New Zealand is still hopeful that moves by Japan to overturn a two decades old moratorium on commercial whaling can be thwarted, Conservation Minister Chris Carter said Tuesday. Japan has been encouraging allies to sign up to the International Whaling Commission (IWC) and is now believed to have the numbers for a majority in the organisation.
Although a three-quarters majority would be needed to overturn the moratorium, environmentalists fear Japan and other pro-whaling nations could use a simple majority in a vote on commercial whaling on Friday to erode protection for whales.
Carter said before leaving for an IWC meeting in the Carribean state of St Kitts and Nevis that Japan's victory was not yet assured, despite new allies Guatemala, the Marshall Islands and Cambodia joining the organisation.
Japan had won the support of several small and impoverished countries last year but some did not turn up to the IWC meeting to vote, preventing Japan from winning a majority, Carter said.
Australia and New Zealand have been leading a diplomatic offensive to keep the moratorium in place. Carter and Australian Environment Minister Ian Campbell have been visiting Pacific island states in a bid to shore up the conservation vote.
Carter recently won an undertaking from the Solomon Islands to abstain on crucial votes and he said he intends to "forcibly" remind other wavering IWC countries of the importance of marine conservation.

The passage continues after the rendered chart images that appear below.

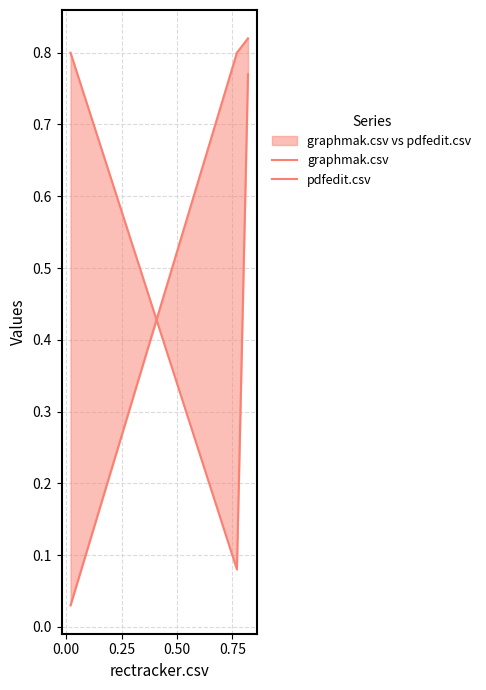

Which series has the largest range (max minus min)?

pdfedit.csv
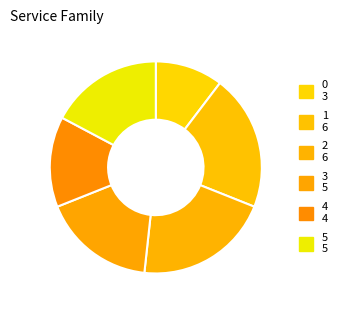

Which has a higher value, 3 or 5?

3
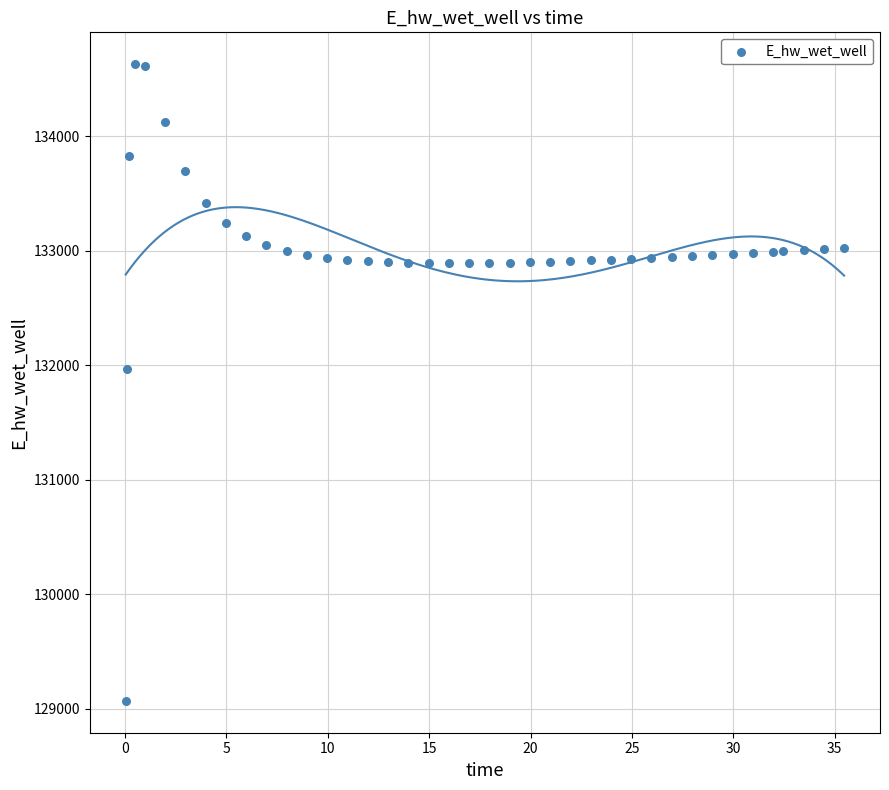

What is the range of X values (max minus min)?

35.4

"This IWC meeting could be crucial to the future of the world's whale populations," he said.
But he admitted Japan, which has been a generous donor to poor Pacific countries, appeared to have the advantage ahead of the meeting. "It seems to be bent on a mission whose costs are almost unlimited," he said.
Japan, along with Norway and Iceland, the only three nations to carry out significant whaling, argues the moratorium has done its job and that some species are plentiful enough to hunt.
Currently, Japan conducts what it calls "scientific whaling" which is permitted by the IWC. In all, pro-whaling states take around 2,000 whales a year.